Fragen und Aufgaben
**1)** Worin besteht laut Vettel im Interview mit der SZ das Geheimnis in der Formel 1?
**2)** Knüpfen Sie an das Interview mit Vettel an und führen Sie es im Anschluss an die letzte Frage der SZ weiter.

Lesetext
● ● ● ● ● ● ●

Vettel: Es gibt da keinen Mehrstufenplan. Die eigene Vorgehensweise entwickelt sich aus der Erfahrung heraus. Man muss sich überlegen, in was man seine Energie steckt. Nochmal: Das Geheimnis in der Formel 1 ist, möglichst einfach zu denken. Und herauszufinden, was für einen selbst am besten funktioniert. Für mich sind das ein paar Menschen, die mir vertrauen, egal welches Resultat ich bringe. Sie sind immer bei mir.

SZ: Die Formel 1 erlebt gerade ein Rechenschieber-Finale. Wie gut sind Sie in dieser Art Mathematik?

● ● ● ● ● ● ●

Vorliegende Datensätze

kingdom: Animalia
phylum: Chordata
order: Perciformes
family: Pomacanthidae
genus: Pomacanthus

● ● ● ● ● ● ●

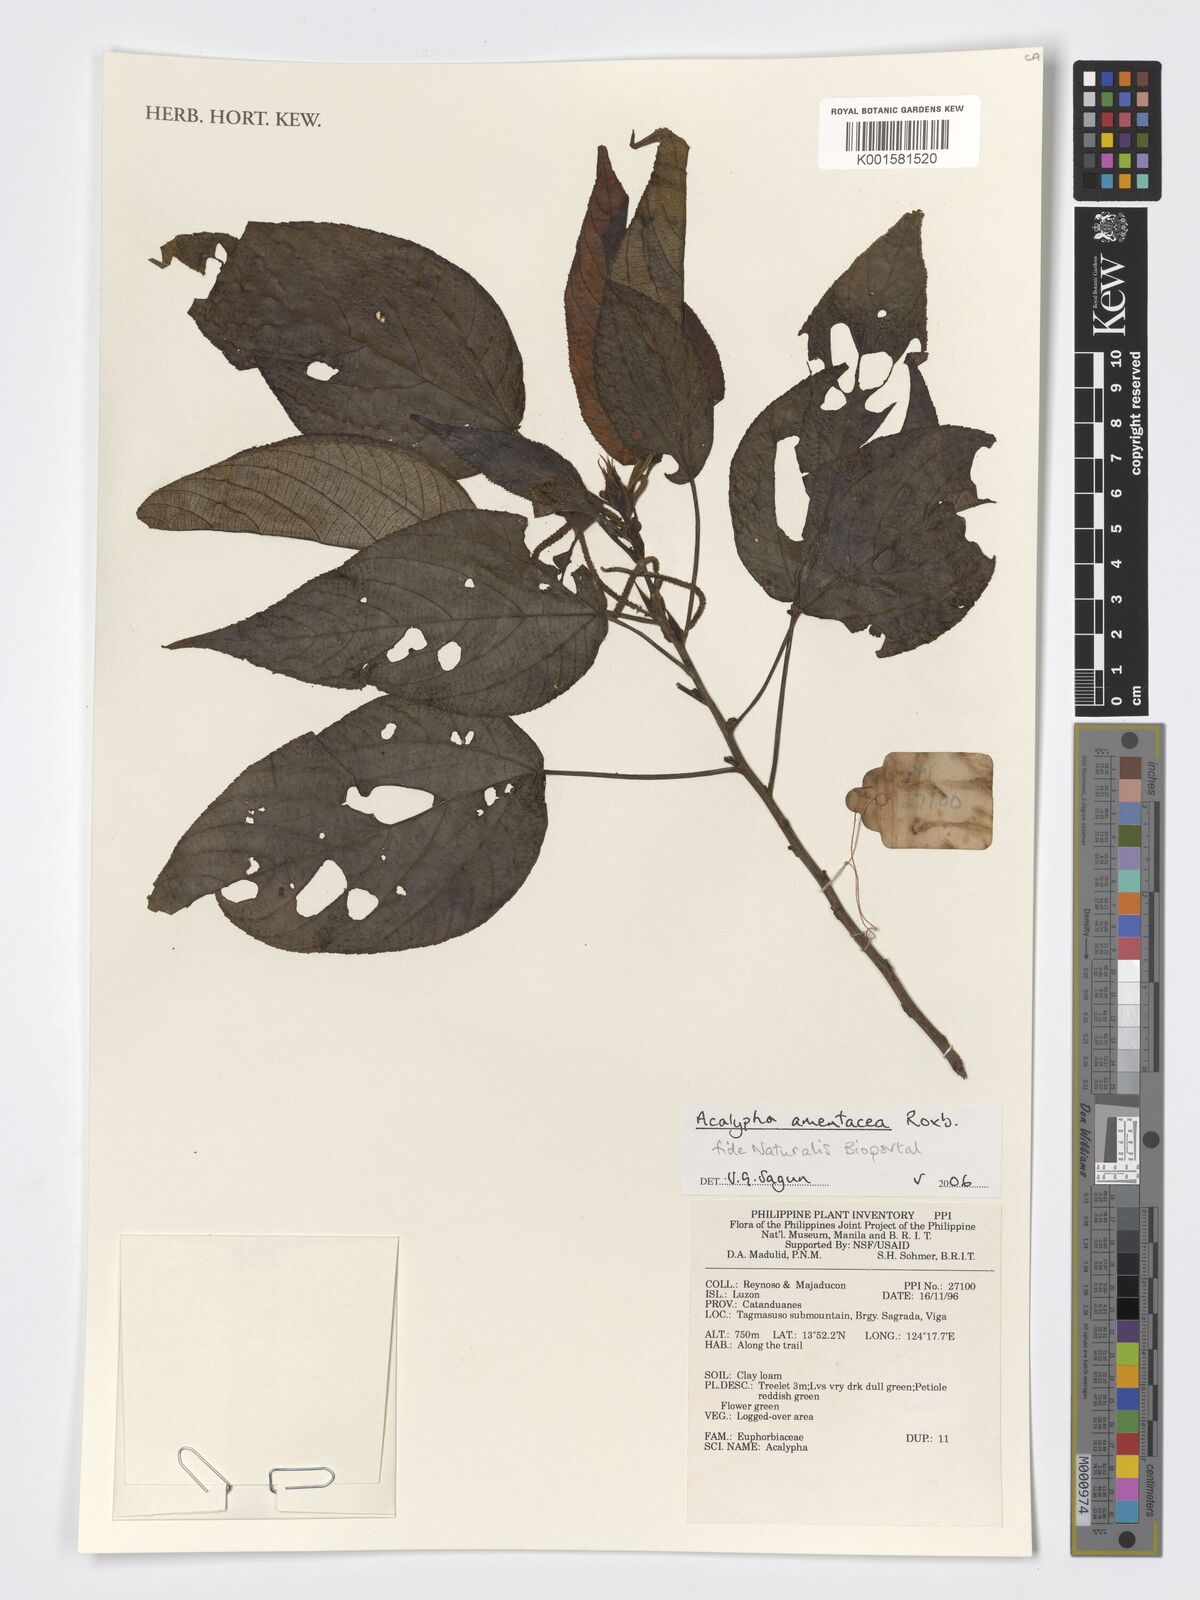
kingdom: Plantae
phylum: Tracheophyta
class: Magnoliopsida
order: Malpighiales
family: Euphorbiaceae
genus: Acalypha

● ● ● ● ● ● ●

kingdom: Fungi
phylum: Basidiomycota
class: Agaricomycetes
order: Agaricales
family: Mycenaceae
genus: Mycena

● ● ● ● ● ● ●

Lösungen der Übungen
**1)** Darin, möglichst einfach zu denken.

**2)**
Vettel: Es gibt einige Fahrer, die wissen auch im Rennen nach jeder Kurve, was ihre aktuelle Position für den Punktestand bedeutet. Aber es funktioniert genauso gut, wenn man nicht daran denkt. Ich kenne natürlich die Tabelle, weil die Leute sie mir ja ständig vorrechnen. Aber ich betreibe keine eigenen Hochrechnungen. Ich will das Optimum aus den letzten vier Rennen herausholen, damit ich weiter eine Chance habe und am Ende den Titel gewinne. Dazu darf man nicht übertreiben und nicht über zu viele Faktoren nachdenken. Ich konzentriere mich lieber darauf, mein Auto perfekt auf meine Bedürfnisse abzustimmen.

SZ: Wie hat sich Ihr Leben nach 58 Formel-1-Rennen verändert?

Vettel: Sich unerkannt in Deutschland zu bewegen, ist nicht mehr ganz so einfach. Manche Situationen muss ich einfach vermeiden. Aber ich sage mir nicht ständig, dass ich jetzt berühmt bin. Ich bin ein normaler Junge geblieben, und ich höre immer noch die gleiche Musik wie vor ein paar Jahren. Zugegeben: Meine Lieblingsgruppe, die Beatles, hat auch nicht so viel Neues auf den Markt gebracht seitdem...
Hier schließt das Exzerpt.